Coleman, a scholar, activist and minister, on what a woman's perspective and questions can bring to the church: 

"For me, feminism in religion is about voice and power. It's about what I notice and what kinds of questions I ask: Where are the women in the story? Who has voice? Who doesn't? What might she have said? Who is in leadership in churches? Whose voices and perspectives have the loudest voice and influence? I try to answer these questions when I preach and teach. I want them to feel natural to my daughter's faith."

Rev. Winnie Varghese

Varghese, an Episcopal priest at New York City's Trinity Wall Street Church, on feminism and equality:

"As a Christian, feminism is a reality check on the gospel message of equality among all people in the eyes of God. If we believe we are equal in the eyes of God, we have to work to make that equality a reality in the world we live in. This has implications both for how girls and women understand their full humanity and dignity and how people of all genders understand the worth and dignity of women, which the church has historically profoundly influenced negatively."

Kate Kelly

Kelly, founder of the Ordain Women movement in Mormonism, on how feminism could have an impact on women in society:

"In my home state of Utah, policy is heavily influenced by the Church of Jesus Christ of Latter-day Saints, which is an extremely patriarchal religion. Any Church that excludes women from leadership roles is clearly missing out on 50 percent of the potential, talents and wisdom of its adherents. But, religious gender discrimination also leaks out of the bounds of the institution and negatively impacts society at large. Utah has one of the largest income gaps between men and women, as well as one of the lowest female college graduation rates. The influence of the religious teachings that put women below men affect not only Mormon women, but all people that live in Utah… Societal parity for women will never be fully actualized until women are spiritually integrated as equals into every major faith tradition in the world."

Emilie M. Townes

Townes, Dean of Vanderbilt University's Divinity School, preferred to use the word “womanist,” a phrase coined by poet and activist Alice Walker to embrace the experiences of black feminists. Townes described the term this way: “Womanism is when historic and current insights of Black women are used to eradicate inequalities for all people with a particular focus on class, gender, race, sex and sexuality as social and theological tools to unseat evil.”
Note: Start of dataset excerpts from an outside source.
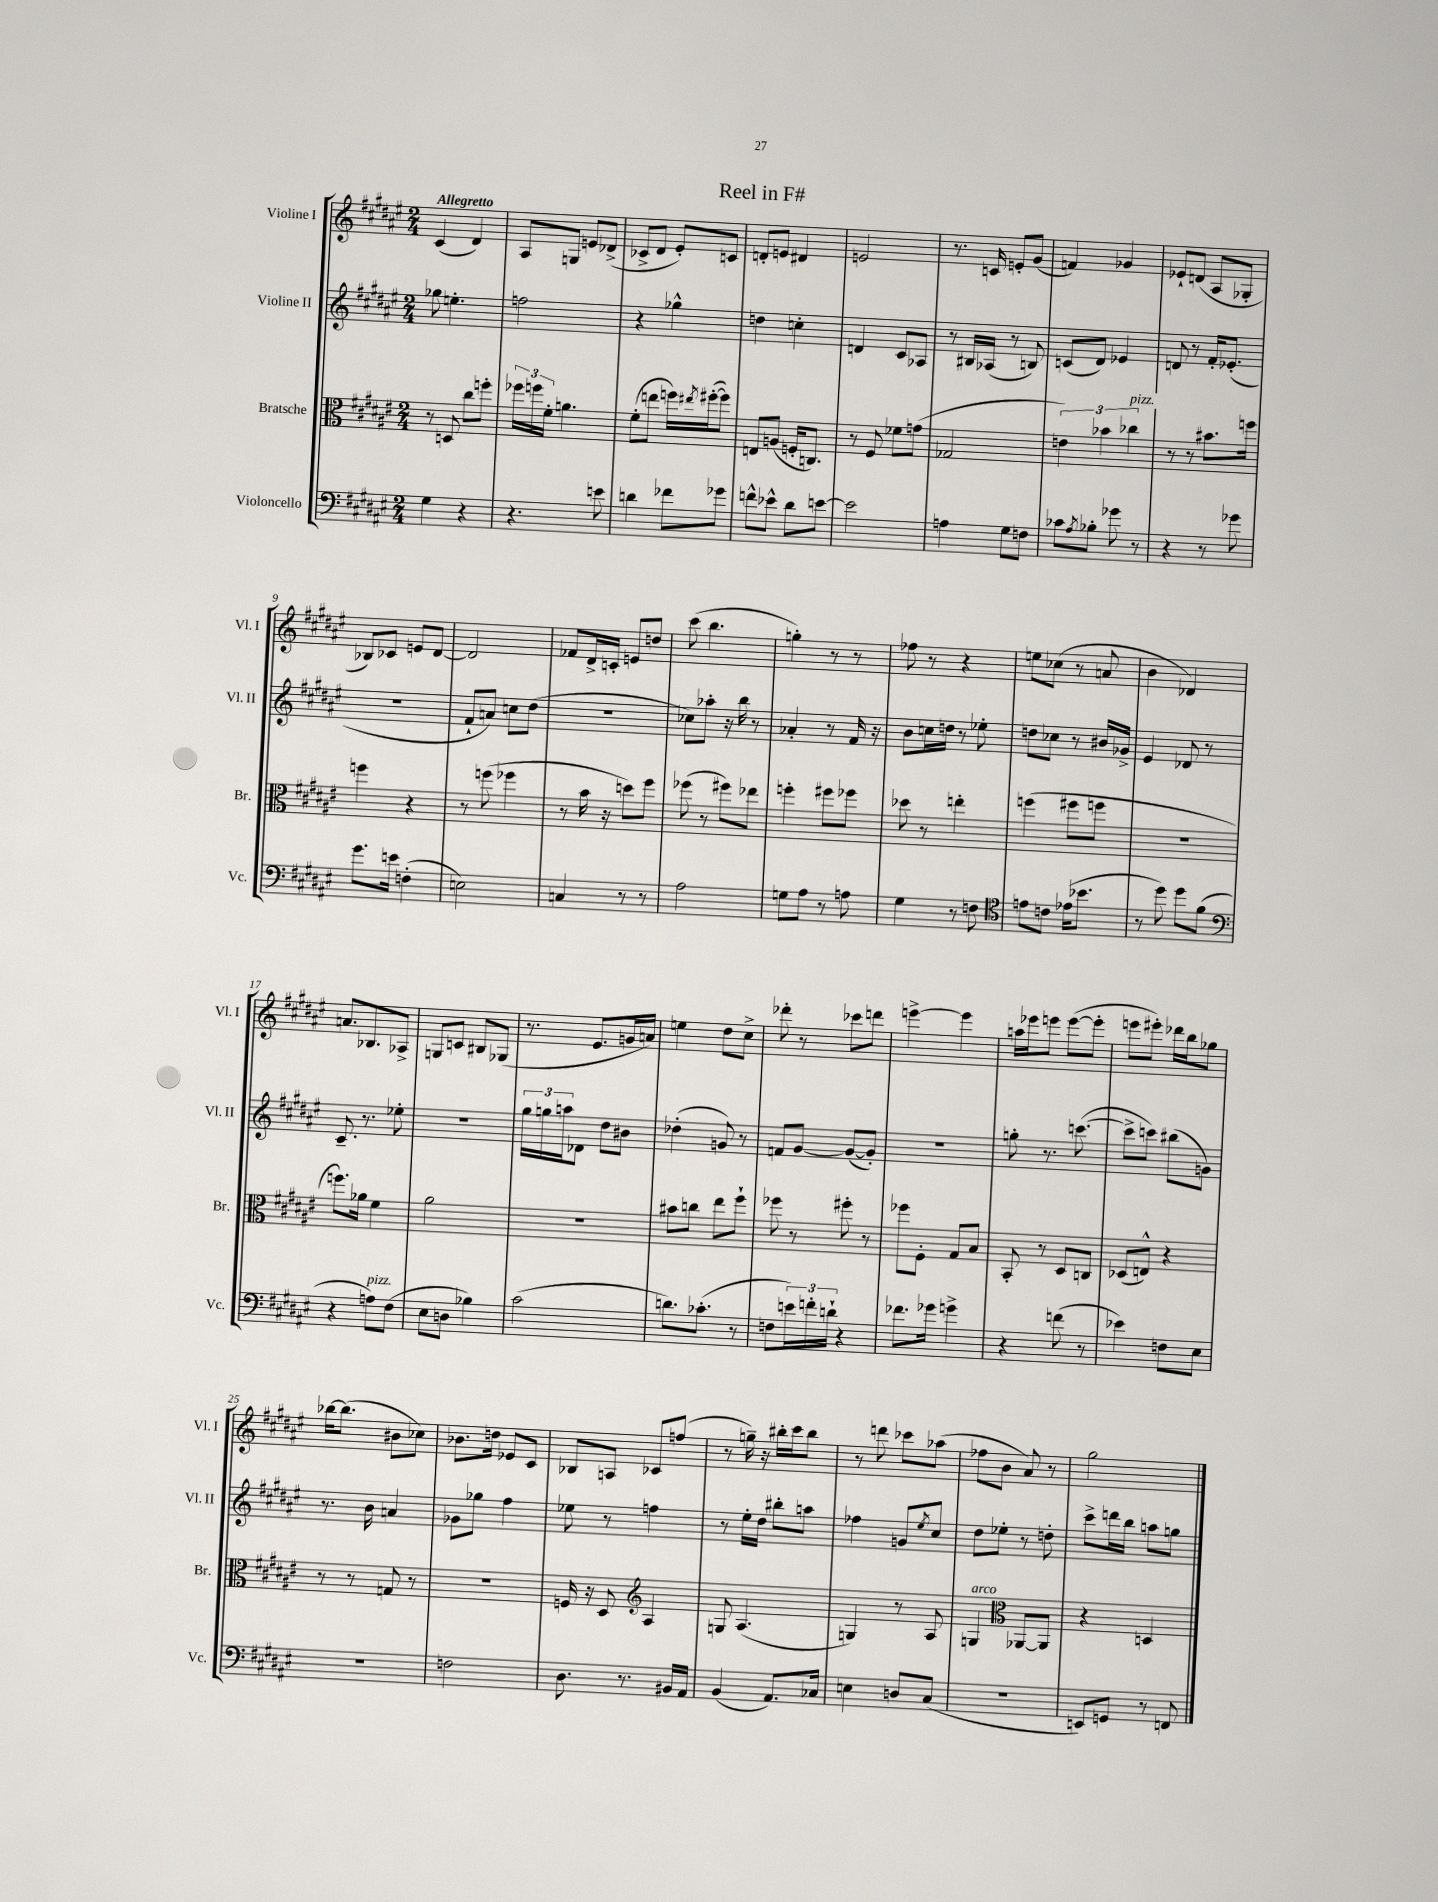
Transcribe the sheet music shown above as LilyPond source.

\header { title = "Reel in F#" }
<<
\new StaffGroup <<
\new Staff = "s0" \with { instrumentName = "Violine I" shortInstrumentName = "Vl. I" } {
    \clef treble \key fis \major \numericTimeSignature \time 2/4 \tempo "Allegretto"
    cis'4( dis'4) |
    ais8 g8 e'8 des'8->( |
    ces'8-> dis'8 eis'8-.) c'8 |
    d'8-. e'8 dis'4 |
    e'2 |
    r8. c'16 e'8-. gis'8( |
    f'4) ges'4 |
    ees'8-! d'8( ais8 ges8-. |
    bes8) ces'8 e'8 dis'8~ |
    dis'2 |
    fes'8 dis'16-> c'16-. e'8 d''8 |
    cis'''8( b''4. |
    g''4-.) r8 r8 |
    fes''8 r8 r4 |
    e''8 ces''8( r8 a'8 |
    b'4 des'4) |
    a'8. bes8. aes8-> |
    g8 c'8 bis8 ges8( |
    r8. eis'8. g'16 a'16) |
    e''4 dis''8 cis''8-> |
    des'''8-. r8 ces'''8 d'''8 |
    e'''4~-> e'''4 |
    a''16 ees'''16 e'''8 e'''8~( e'''8-. |
    e'''8 eis'''8-.) des'''16 b''16 ges''8 |
    bes''16~ bes''8.( bis'8 ces''8) |
    bes'8. d''16 ees'8 cis'8 |
    bes8 a8 ces'8 f''8( |
    r8 g''16--) r16 bis''16-. cis'''16 bis''8 |
    r8 d'''8 ces'''8 aes''8( |
    fes''8 b'8 ais'8) r8 |
    gis''2 \bar "|." |
}
\new Staff = "s1" \with { instrumentName = "Violine II" shortInstrumentName = "Vl. II" } {
    \clef treble \key fis \major \numericTimeSignature \time 2/4
    ges''8 e''4.-. |
    f''2 |
    r4 ges''4-^ |
    d''4 c''4-. |
    d'4 cis'8 aes8 |
    r8 bis16 aes16( r8 b8) |
    c'8( dis'8) ees'4 |
    d'8 r8 fis'16-. ees'8.-.( |
    r2 |
    fis'8-! a'8) c''8 dis''8( |
    R2 |
    ces''8) aes''8-. r16 b''16 r8 |
    aes'4-. r8 fis'16 r16 |
    b'8 c''16 d''16 r8 ees''8-. |
    d''8 ces''8 r8 bis'16 ges'16-> |
    eis'4 des'8 r8 |
    cis'8.-- r8. ees''8-. |
    R2 |
    \tuplet 3/2 { gis''16 g''16 a''16 } des'8 dis''8 bis'8 |
    des''4-.( g'8) r8 |
    f'8 gis'8~ gis'8~( gis'8-.) |
    r2 |
    g''8-. r8. c'''8.~( |
    c'''8-> c'''8) bis''8( g'8) |
    r8. b'16 a'4 |
    ges'8 ges''8 fis''4 |
    ees''8 r8 f''4 |
    r8 eis''16-. dis''16 bis''8-. a''8 |
    fes''4 g'8 \acciaccatura { eis''8 } cis''8 |
    dis''8 ees''8-. r8 d''8-. |
    cis'''8-> d'''16 b''16 a''8 g''8 \bar "|." |
}
\new Staff = "s2" \with { instrumentName = "Bratsche" shortInstrumentName = "Br." } {
    \clef alto \key fis \major \numericTimeSignature \time 2/4
    r8 d8 cis''8 f''8-. |
    \tuplet 3/2 { fes''16 f''16 fis'16-. } a'4. |
    fis'8-.( e''8 f''16) \acciaccatura { eis''8 } fis''16~-.( fis''8) |
    e8 a8( f16-. c8.) |
    r8 fis8 fes'8 g'8( |
    ges2 |
    \tuplet 3/2 { e'4) bes'4 ces''4^\markup { \italic "pizz." } } |
    r8 r8 bis'8. f''16 |
    f''4 r4 |
    r8 f''8( fes''4 |
    r8 b'16 r16 d''8) fis''8 |
    fes''8( r8 fis''8) ees''8 |
    f''4-. fis''8 fes''8 |
    des''8 r8 e''4-. |
    f''4( fis''8 f''8 |
    R2 |
    f''8.) aes'16 fis'4 |
    ais'2 |
    R2 |
    bis'8 c''8 eis''8 fis''8-! |
    fes''8 r8 fis''8-. r8 |
    fes''8 fis8-. gis8 b8 |
    b,8-. r8 dis8 c8 |
    des8( e8-^) r4 |
    r8 r8 g8 r8 |
    R2 |
    f16 r16 dis8 \clef treble ais4 |
    g8 ais4.( |
    g4) r8 ais8 |
    g4^\markup { \italic "arco" } \clef alto aes,8~ aes,8 |
    r4 d4 \bar "|." |
}
\new Staff = "s3" \with { instrumentName = "Violoncello" shortInstrumentName = "Vc." } {
    \clef bass \key fis \major \numericTimeSignature \time 2/4
    gis4 r4 |
    r4. e'8 |
    d'4 fes'8 ges'8 |
    f'8-^ ees'8-^ dis'8 e'8~ |
    e'2 |
    a4 gis8 f8 |
    ces'8 \acciaccatura { ais8 } bes8-. ges'8 r8 |
    r4 r8 ges'8 |
    gis'8. e'16 f4-.( |
    e2) |
    c4 r8 r8 |
    ais2 |
    g8 ais8 r8 a8 |
    gis4 r8 f8 |
    \clef tenor e'8 c'8 ees'16( bes'8. |
    r8 dis''8) dis''8 fis'8( |
    \clef bass r4 a8^\markup { \italic "pizz." }) fis8( |
    eis8 d8 bes4) |
    cis'2( |
    d'8.) ces'8.-.( r8 |
    f8 \tuplet 3/2 { e'16) f'16-. d'16-! } r4 |
    fes'8. ges'16 g'4-> |
    r4 f'8( r8 |
    ees'4) f8 eis8 |
    r2 |
    f2 |
    dis8. r8. bis,16 ais,16 |
    b,4( ais,8.) ces16 |
    e4 d8 cis8( |
    R2 |
    e,8) g,8 r8 f,8 \bar "|." |
}
>>
>>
"As a Christian, womanism underscores the power of the gospel working in our lives to set us all free from stereotypes based on gender, sexuality, race, class, physical ability, and all of the ways in which we are humans in God’s creation. Womanism is a spirituality of life that calls me to remember that my life is a gift from God and I should use this gift to work for peace and justice by sharing the good news and to work with others to craft a space and place for folks to thrive. This space and place, to my mind, is the church. It becomes the place that is genuine[ly] involved in being partners with God in bringing in the new heaven and new earth and an embodiment of love, hope, peace, and justice in a world that can use a good dose of each these days."

Gina Messina-Dysert

Messina-Dysert, co-founder of the site "Feminism and Religion," on why Christian feminism isn't an oxymoron:

"While many believe the idea of a Christian feminist is an oxymoron, in truth, feminism and Christianity have a long history together. Although, many argue to be feminist is not to be Christian or vice versa, in fact, Christianity has feminist value. If we examine the foundation of the tradition, the idea that every person should be liberated and treated justly, this is very much in line with feminist ideals. Nonetheless, patriarchy has resulted in the manipulation of the tradition into one that has been utilized to oppress women. But with that said, feminism has a responsibility to uproot oppression wherever it exists - and that includes religion. And so, as a feminist lens is used to critique patriarchy in all aspects of society; it is critical that feminists continue to apply the same lens to religious traditions."